• Task instructions: The lines to be extracted run from the start of the listing through the line containing "Document page, 1500x1125 pixels."; copy them exactly and nothing else.

----

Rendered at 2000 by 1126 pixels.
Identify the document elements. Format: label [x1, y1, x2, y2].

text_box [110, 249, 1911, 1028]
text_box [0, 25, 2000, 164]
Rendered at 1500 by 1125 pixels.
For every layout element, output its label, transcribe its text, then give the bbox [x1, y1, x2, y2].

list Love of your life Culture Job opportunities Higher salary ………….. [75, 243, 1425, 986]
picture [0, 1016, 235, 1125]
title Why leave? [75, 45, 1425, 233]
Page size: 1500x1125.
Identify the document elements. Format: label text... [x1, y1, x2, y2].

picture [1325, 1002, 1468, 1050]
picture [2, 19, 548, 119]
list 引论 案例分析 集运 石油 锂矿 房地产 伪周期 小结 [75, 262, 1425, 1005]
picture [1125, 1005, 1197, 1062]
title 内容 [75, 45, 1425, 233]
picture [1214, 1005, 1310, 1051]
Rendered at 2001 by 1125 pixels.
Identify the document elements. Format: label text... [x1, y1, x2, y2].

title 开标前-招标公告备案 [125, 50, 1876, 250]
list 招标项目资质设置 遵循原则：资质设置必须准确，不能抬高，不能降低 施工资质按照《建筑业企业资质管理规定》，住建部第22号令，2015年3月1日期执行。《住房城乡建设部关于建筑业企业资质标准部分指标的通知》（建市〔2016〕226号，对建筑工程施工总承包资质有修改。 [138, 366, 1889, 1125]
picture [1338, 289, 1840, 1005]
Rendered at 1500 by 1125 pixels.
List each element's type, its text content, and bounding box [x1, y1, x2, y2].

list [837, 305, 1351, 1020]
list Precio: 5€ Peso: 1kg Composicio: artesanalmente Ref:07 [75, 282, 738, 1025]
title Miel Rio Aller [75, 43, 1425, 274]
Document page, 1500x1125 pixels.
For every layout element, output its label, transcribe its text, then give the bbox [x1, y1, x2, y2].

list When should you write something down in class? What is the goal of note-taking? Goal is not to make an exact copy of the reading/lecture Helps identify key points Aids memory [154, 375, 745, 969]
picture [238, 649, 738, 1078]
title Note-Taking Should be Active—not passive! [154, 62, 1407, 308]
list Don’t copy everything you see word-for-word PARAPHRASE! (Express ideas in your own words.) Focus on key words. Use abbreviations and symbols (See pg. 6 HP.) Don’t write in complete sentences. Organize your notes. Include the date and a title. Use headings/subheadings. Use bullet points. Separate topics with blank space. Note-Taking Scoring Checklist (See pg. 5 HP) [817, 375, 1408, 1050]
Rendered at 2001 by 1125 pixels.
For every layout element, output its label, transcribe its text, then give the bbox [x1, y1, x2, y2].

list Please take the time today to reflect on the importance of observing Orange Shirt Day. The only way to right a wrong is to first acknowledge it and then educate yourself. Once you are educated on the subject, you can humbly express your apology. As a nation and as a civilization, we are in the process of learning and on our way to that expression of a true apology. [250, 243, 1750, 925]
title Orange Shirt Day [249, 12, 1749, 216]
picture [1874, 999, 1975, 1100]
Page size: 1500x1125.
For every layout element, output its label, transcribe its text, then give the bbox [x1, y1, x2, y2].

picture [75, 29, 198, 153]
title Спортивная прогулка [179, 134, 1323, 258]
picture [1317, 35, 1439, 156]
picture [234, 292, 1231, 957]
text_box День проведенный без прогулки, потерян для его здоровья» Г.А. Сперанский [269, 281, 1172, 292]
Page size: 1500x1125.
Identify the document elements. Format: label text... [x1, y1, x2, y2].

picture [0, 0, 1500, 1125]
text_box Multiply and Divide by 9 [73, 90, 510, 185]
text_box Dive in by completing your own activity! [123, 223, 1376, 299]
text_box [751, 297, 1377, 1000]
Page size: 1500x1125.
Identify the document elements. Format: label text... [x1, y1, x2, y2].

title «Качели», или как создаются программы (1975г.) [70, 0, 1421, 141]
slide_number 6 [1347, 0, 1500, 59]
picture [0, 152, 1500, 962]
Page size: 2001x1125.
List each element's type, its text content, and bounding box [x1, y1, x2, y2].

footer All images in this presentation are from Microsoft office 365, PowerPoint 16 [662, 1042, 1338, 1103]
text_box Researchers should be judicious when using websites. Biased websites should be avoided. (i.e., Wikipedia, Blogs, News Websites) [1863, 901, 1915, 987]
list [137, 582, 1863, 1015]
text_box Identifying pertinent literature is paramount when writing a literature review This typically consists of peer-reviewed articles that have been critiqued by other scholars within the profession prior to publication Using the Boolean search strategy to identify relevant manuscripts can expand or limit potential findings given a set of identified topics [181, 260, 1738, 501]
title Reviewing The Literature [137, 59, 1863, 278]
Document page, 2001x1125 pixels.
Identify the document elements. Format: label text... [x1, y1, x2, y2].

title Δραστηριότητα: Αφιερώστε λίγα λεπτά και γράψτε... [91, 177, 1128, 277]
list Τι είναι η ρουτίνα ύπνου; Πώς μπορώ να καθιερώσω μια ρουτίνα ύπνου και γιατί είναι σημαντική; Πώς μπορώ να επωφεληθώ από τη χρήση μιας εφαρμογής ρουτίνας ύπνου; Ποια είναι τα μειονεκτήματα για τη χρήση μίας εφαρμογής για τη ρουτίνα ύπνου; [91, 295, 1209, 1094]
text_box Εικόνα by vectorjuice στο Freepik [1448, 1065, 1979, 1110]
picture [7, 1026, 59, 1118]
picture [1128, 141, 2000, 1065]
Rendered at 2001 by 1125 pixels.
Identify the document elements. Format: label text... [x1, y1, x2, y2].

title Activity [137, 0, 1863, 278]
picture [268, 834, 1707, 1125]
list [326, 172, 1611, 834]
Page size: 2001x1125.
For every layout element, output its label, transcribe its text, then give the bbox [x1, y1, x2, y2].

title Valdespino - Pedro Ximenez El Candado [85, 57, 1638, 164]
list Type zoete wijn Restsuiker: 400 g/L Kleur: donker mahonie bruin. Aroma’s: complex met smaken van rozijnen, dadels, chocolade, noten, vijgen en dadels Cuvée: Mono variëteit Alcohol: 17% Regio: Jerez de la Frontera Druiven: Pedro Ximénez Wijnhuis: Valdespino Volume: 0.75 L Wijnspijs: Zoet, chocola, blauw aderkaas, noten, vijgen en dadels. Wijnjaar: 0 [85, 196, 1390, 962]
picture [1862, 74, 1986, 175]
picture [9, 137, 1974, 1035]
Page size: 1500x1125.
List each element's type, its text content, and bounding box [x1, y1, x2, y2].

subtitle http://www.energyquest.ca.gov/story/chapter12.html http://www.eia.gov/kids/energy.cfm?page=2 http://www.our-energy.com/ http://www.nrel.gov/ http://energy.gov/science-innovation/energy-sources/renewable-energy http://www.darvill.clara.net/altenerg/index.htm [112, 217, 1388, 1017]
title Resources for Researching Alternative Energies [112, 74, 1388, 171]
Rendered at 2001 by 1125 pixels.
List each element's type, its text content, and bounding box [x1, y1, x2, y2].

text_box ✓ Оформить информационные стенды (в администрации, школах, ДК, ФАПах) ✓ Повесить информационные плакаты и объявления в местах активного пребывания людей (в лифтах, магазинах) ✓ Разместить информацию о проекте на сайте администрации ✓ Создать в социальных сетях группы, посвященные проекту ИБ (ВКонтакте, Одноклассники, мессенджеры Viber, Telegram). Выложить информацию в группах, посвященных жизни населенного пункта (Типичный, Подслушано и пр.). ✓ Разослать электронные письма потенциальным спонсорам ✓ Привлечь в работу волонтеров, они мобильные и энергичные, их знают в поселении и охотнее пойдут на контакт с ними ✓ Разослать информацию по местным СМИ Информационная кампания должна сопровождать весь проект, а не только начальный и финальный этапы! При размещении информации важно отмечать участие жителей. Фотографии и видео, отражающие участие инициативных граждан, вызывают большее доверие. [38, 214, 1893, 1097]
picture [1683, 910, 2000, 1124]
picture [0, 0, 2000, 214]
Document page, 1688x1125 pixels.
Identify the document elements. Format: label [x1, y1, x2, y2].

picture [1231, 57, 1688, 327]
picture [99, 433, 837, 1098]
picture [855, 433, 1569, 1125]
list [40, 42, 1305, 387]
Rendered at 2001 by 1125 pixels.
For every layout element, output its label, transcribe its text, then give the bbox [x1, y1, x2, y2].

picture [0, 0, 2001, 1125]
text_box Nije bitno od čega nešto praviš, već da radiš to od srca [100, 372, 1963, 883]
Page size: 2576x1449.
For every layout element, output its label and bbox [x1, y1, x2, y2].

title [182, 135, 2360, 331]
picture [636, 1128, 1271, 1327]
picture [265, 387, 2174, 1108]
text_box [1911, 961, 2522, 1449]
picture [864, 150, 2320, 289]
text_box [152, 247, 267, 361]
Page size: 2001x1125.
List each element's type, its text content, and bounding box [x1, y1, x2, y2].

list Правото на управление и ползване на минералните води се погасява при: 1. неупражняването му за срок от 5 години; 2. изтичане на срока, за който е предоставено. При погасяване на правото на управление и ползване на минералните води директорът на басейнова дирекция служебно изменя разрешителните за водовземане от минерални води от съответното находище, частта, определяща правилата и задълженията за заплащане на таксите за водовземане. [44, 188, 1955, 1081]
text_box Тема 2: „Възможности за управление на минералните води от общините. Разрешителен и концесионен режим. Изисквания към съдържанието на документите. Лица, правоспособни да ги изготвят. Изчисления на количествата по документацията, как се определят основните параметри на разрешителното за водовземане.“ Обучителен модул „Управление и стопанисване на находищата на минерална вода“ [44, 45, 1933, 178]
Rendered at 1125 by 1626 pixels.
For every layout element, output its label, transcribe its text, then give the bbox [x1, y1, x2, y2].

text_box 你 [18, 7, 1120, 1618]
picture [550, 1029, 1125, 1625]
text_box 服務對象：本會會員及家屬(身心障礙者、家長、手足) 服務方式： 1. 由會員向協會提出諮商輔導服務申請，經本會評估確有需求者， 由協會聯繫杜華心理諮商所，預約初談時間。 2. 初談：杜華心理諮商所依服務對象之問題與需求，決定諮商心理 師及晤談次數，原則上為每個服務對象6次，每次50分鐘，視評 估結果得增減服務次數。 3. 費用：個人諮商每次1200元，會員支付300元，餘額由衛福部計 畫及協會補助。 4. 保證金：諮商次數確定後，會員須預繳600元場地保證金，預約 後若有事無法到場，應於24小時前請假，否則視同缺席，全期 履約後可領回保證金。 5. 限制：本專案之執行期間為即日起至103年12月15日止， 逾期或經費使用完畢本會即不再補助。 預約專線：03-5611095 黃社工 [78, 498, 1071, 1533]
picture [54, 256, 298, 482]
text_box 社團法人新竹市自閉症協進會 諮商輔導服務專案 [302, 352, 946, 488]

----

• Response area:
Rendered at 2000 by 1126 pixels.
Identify the document elements. Format: label [x1, y1, x2, y2].

text_box [110, 249, 1911, 1028]
text_box [0, 25, 2000, 164]
Rendered at 1500 by 1125 pixels.
For every layout element, output its label, transcribe its text, then give the bbox [x1, y1, x2, y2].

list Love of your life Culture Job opportunities Higher salary ………….. [75, 243, 1425, 986]
picture [0, 1016, 235, 1125]
title Why leave? [75, 45, 1425, 233]
Page size: 1500x1125.
Identify the document elements. Format: label text... [x1, y1, x2, y2].

picture [1325, 1002, 1468, 1050]
picture [2, 19, 548, 119]
list 引论 案例分析 集运 石油 锂矿 房地产 伪周期 小结 [75, 262, 1425, 1005]
picture [1125, 1005, 1197, 1062]
title 内容 [75, 45, 1425, 233]
picture [1214, 1005, 1310, 1051]
Rendered at 2001 by 1125 pixels.
Identify the document elements. Format: label text... [x1, y1, x2, y2].

title 开标前-招标公告备案 [125, 50, 1876, 250]
list 招标项目资质设置 遵循原则：资质设置必须准确，不能抬高，不能降低 施工资质按照《建筑业企业资质管理规定》，住建部第22号令，2015年3月1日期执行。《住房城乡建设部关于建筑业企业资质标准部分指标的通知》（建市〔2016〕226号，对建筑工程施工总承包资质有修改。 [138, 366, 1889, 1125]
picture [1338, 289, 1840, 1005]
Rendered at 1500 by 1125 pixels.
List each element's type, its text content, and bounding box [x1, y1, x2, y2].

list [837, 305, 1351, 1020]
list Precio: 5€ Peso: 1kg Composicio: artesanalmente Ref:07 [75, 282, 738, 1025]
title Miel Rio Aller [75, 43, 1425, 274]
Document page, 1500x1125 pixels.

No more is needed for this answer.